What’s the likelihood that the content of the community college meditation class I’m taking in order to qualify for student health insurance would infuriate me? Almost inconceivable, I would have thought, just as I would have thought it impossible that a PowerPoint could cause me to literally shake with rage. The first slide says:
“If you don’t want to be ill… Speak your feelings.
Emotions and feelings that are hidden, repressed, end in illnesses as: gastritis, ulcer, lumbar pains, spinal. With time, the repression of the feelings degenerates to the cancer. Then, we go to a confidante, to share our intimacy, ours “secret”, our errors! The dialogue, the speech, the word, is a powerful remedy and an excellent therapy!”
And it goes on slide after slide with similar explanations after each of the headings, “If you don’t want to be ill…”
- “make decisions”
- “find solutions”
- “don’t live by appearances”
- “accept”
- “trust”
- “do not live life sad”
Really? All I have to do is think the “correct” way and I won’t have chronic migraine? Gee, sure wish I’d known how easy it is to erase a neurological disorder. And I bet my doctors haven’t told me about this quick fix because they’re shilling for pharmaceutical companies.
Our thoughts do not cause illness. In case that’s not clear: OUR THOUGHTS DO NOT CAUSE ILLNESS!

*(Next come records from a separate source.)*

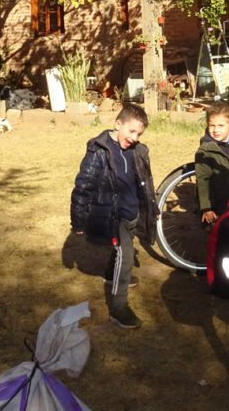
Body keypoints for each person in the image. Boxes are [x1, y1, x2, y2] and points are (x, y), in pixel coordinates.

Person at [69, 102, 157, 329]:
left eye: (139, 133)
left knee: (122, 252)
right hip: (111, 214)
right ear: (118, 124)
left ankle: (112, 274)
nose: (135, 137)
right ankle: (119, 308)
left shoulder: (138, 151)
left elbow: (145, 182)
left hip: (131, 214)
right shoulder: (99, 151)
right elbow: (83, 186)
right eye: (131, 131)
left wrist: (149, 208)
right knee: (126, 256)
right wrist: (78, 219)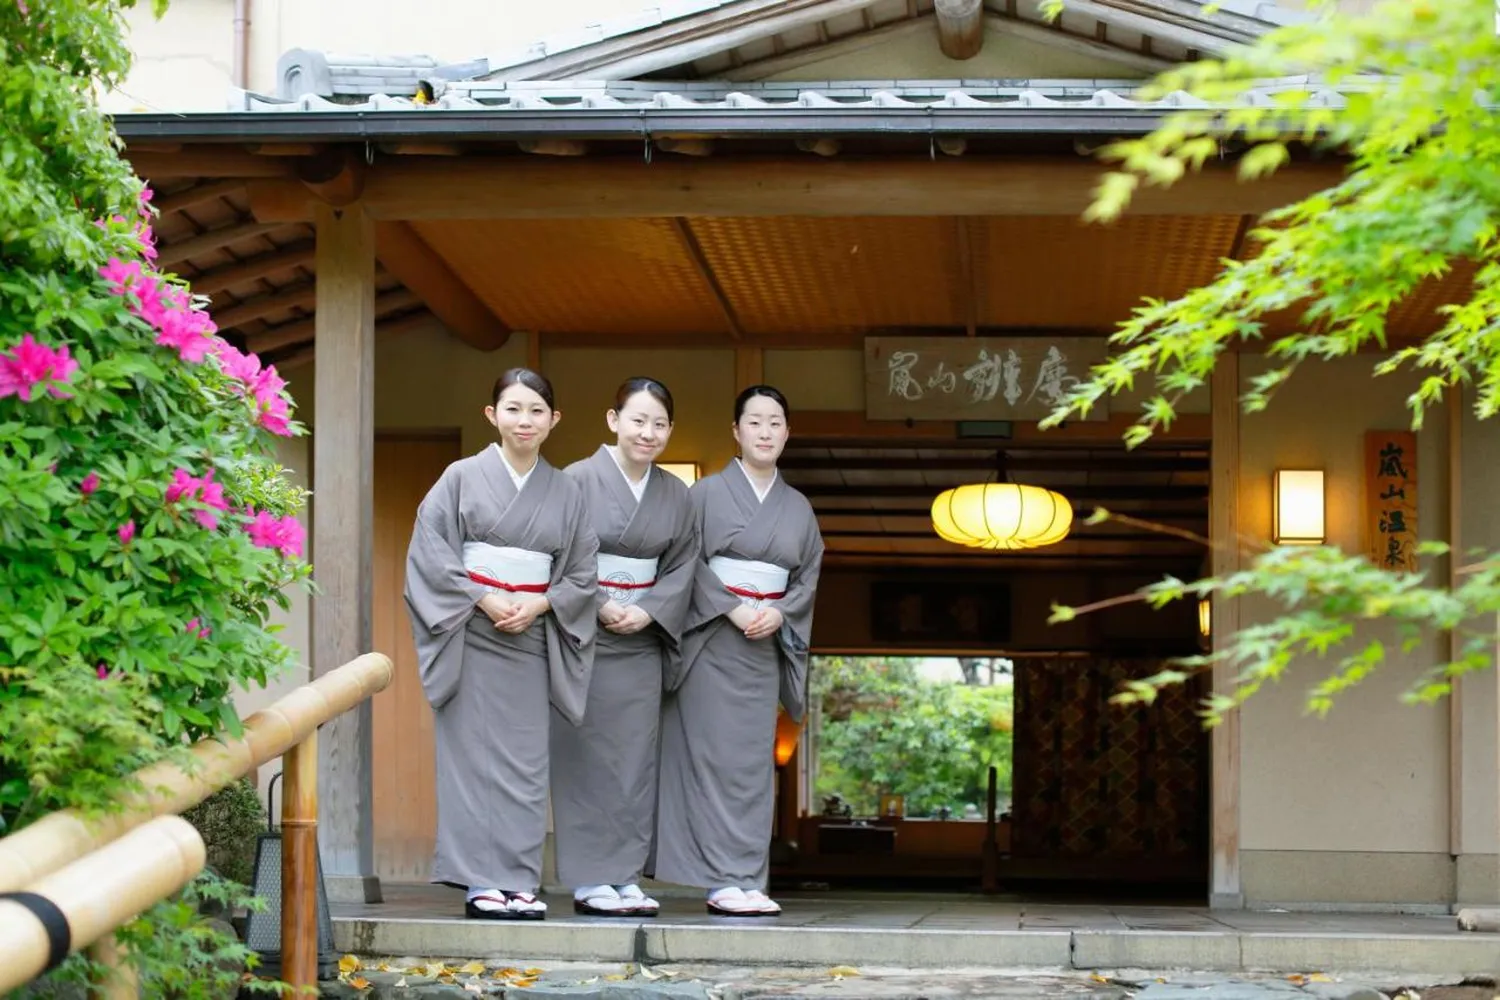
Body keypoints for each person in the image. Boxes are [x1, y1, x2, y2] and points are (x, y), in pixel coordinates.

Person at [403, 368, 598, 921]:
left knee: (526, 764)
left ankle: (518, 879)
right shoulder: (461, 477)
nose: (525, 420)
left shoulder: (567, 491)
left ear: (554, 420)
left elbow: (583, 574)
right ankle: (479, 882)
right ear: (492, 415)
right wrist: (483, 599)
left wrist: (540, 603)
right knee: (470, 761)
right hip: (471, 634)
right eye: (513, 408)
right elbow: (430, 553)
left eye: (537, 410)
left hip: (532, 639)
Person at [653, 384, 825, 917]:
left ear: (788, 433)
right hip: (712, 642)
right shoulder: (702, 496)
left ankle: (749, 877)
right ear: (736, 431)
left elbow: (807, 576)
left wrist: (780, 612)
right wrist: (730, 607)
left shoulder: (798, 508)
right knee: (710, 761)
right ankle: (718, 879)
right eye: (755, 422)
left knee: (753, 766)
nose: (766, 432)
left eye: (776, 422)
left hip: (762, 649)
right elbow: (684, 563)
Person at [552, 377, 699, 917]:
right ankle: (592, 877)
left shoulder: (675, 494)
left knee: (635, 760)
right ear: (613, 421)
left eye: (659, 424)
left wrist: (649, 608)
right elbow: (559, 553)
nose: (648, 432)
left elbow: (683, 564)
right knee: (586, 757)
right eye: (638, 420)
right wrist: (596, 602)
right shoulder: (575, 482)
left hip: (641, 638)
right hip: (587, 637)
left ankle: (624, 874)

As with so many widespread misguided notions, there’s a grain of truth in the connection between thoughts and illness. Stress, which is often intensified by thoughts, can exacerbate many already existing illness, including migraine and other headache disorders. Chronic stress can lead to ulcers, heart disease or adrenal failure. Still, stress is not solely perpetuated by thought, but also by circumstance. Furthermore, a genetic predisposition to a particular illness is usually present in those who develop so-called stress-related illnesses, and environmental factors can also contribute to illness. In other words, the connection is not as simple and clear-cut as this PowerPoint states.
Illness is fickle and cruel. It cannot be controlled, despite our greatest wishes. It can’t even always be treated. Our thoughts can make illness easier to bear (read How to Be Sickfor fabulous guidance on this), they can inspire us to keep trying, but they cannot, cannot cure us. Perpetuating this belief comes at the great cost of further alienating the sick from the healthy. People with illness do not need judgment and righteousness, but understanding and support.
Plenty of people are brimming with negativity and hatred, but are perfectly healthy. Many others are fonts of optimism and hope, yet are mired in chronic or life-threatening illness. We are not to blame for being sick, our thoughts are not to blame. No matter how many people, how many teachers, how many PowerPoints by doctors with unspecified credentials may tell us otherwise.
Thank you for this! I am taking a mindfulness course for chronic pain right now, which is good, but the teacher really focusses on difficult childhood experiences and destructive relationships as the trigger of illness and pain. This has been bothering me since the course started because I had a great childhood, and wonderful relationships – and yet I still have a migraine every day! As much as I recognize, like you, that stress can make illness worse, it is so important not to blame ourselves for our pain. I can get so caught up in blaming myself.
Wow thats ridiculous! There is such a huge difference between an illness being caused by someone’s thoughts and someone’s thoughts being able to make certain conditions worse.
Wow. Kerrie, you are a great writer. I have to say that first; sorry if it’s beside the point. Your first paragraph had me in tears – laughing! – Laughing with recognition, of course. – Right before I took a moment to hold my ipad up to my forehead to let the cool metal soothe the stabbing pain over my left eye. DANG! I gotta work on my ATTITUDE, right? Then these migraines will go away! Like MAGIC!
Yeah, I’d like to believe in magic, too. I’d like magic to actually WORK, that’s what I’d like. I tried all those kinds of things in the early years. There was a homeopath who thought that if I mended fences with a boyfriend from sixth grade, my core inner conflict would clear, and so would the migraine. And I’m pushing fifty!
Sixth grade boyfriend my a _ _ !
I get the mind-body connection, the effect of the relaxation response on nerve pathways, and many potentially useful “alternative” treatments. I’ll likely keep trying them when I’m up for it, when I have the money, etc. I just hate when people oversimplify it, get pushy with it, don’t know a THING about real illness, or JUDGE. And you made so many other excellent points.
This morning, it might have made me laugh. But I can’t tell you how hurtful this type of treatment has been to me in the past, on a different day, etc. And you have to do this for health insurance?? – Typical. Crazy. SO demoralizing.
I’m so sorry you are being put through this.
I could not agree more with your post. Although stress can certainly exacerbate a lot of conditions, it is misguided and cruel to assume that those with a chronic illness brought it on themselves because of their stress of negative thoughts. Thanks for writing this!